## WHAT IS EXPECTED
Restate word for word the lines below from the one that has "Figure 3. Vegetation coverage change analysis" through the one that has "Figure 8. Schematic", keeping both and dropping all pictures.

PROVIDED RECORDS below:

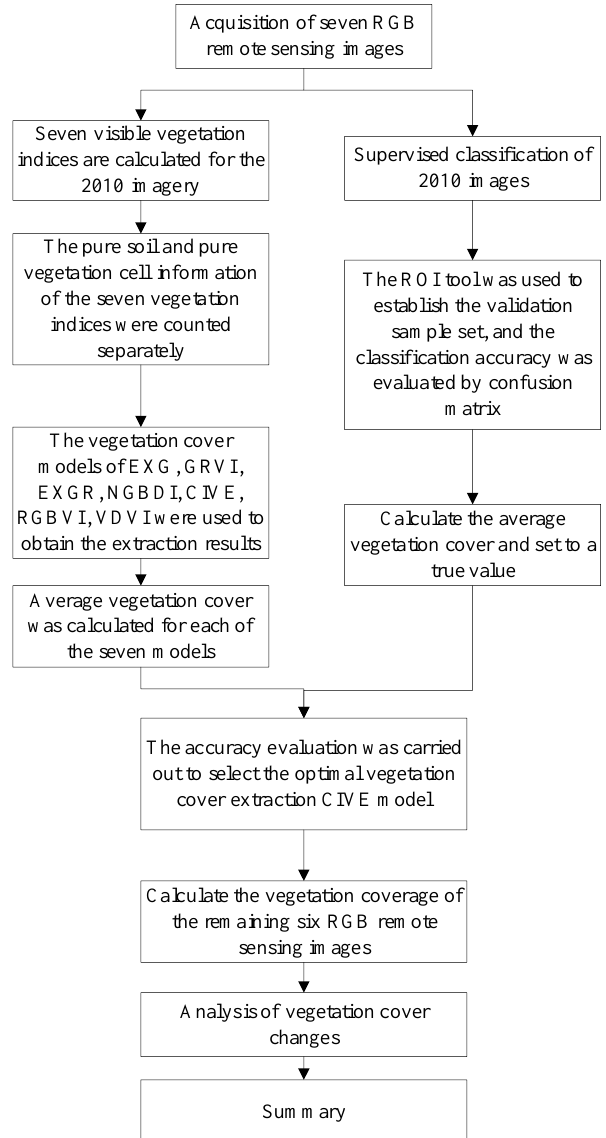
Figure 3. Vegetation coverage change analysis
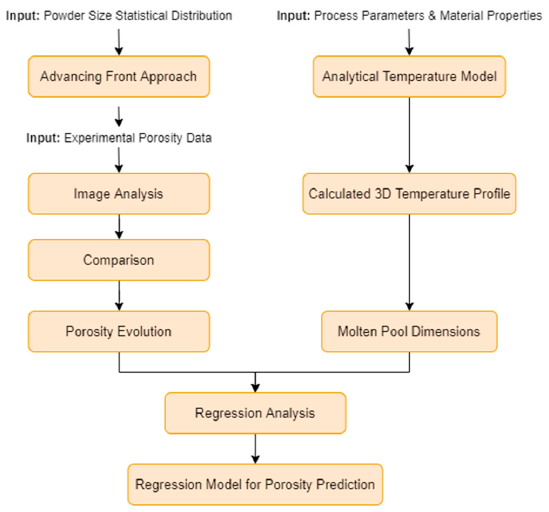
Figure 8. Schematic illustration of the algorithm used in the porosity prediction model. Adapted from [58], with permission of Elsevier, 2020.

End of PROVIDED RECORDS.
PROVIDED RECORDS below:

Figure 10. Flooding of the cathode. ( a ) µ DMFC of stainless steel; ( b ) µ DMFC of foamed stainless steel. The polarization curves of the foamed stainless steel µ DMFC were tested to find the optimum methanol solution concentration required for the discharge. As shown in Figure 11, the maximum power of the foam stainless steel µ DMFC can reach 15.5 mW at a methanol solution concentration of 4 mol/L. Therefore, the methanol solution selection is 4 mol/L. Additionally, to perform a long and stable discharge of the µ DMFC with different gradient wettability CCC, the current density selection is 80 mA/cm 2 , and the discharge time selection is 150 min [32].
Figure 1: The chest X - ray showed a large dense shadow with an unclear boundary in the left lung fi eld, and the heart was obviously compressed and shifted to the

End of PROVIDED RECORDS.
PROVIDED RECORDS below:

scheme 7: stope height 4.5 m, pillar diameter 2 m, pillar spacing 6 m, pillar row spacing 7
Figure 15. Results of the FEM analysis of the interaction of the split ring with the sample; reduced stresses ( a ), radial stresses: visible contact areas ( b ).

End of PROVIDED RECORDS.

## RESULT OF THIS TASK
Figure 3. Vegetation coverage change analysis
Figure 8. Schematic illustration of the algorithm used in the porosity prediction model. Adapted from [58], with permission of Elsevier, 2020.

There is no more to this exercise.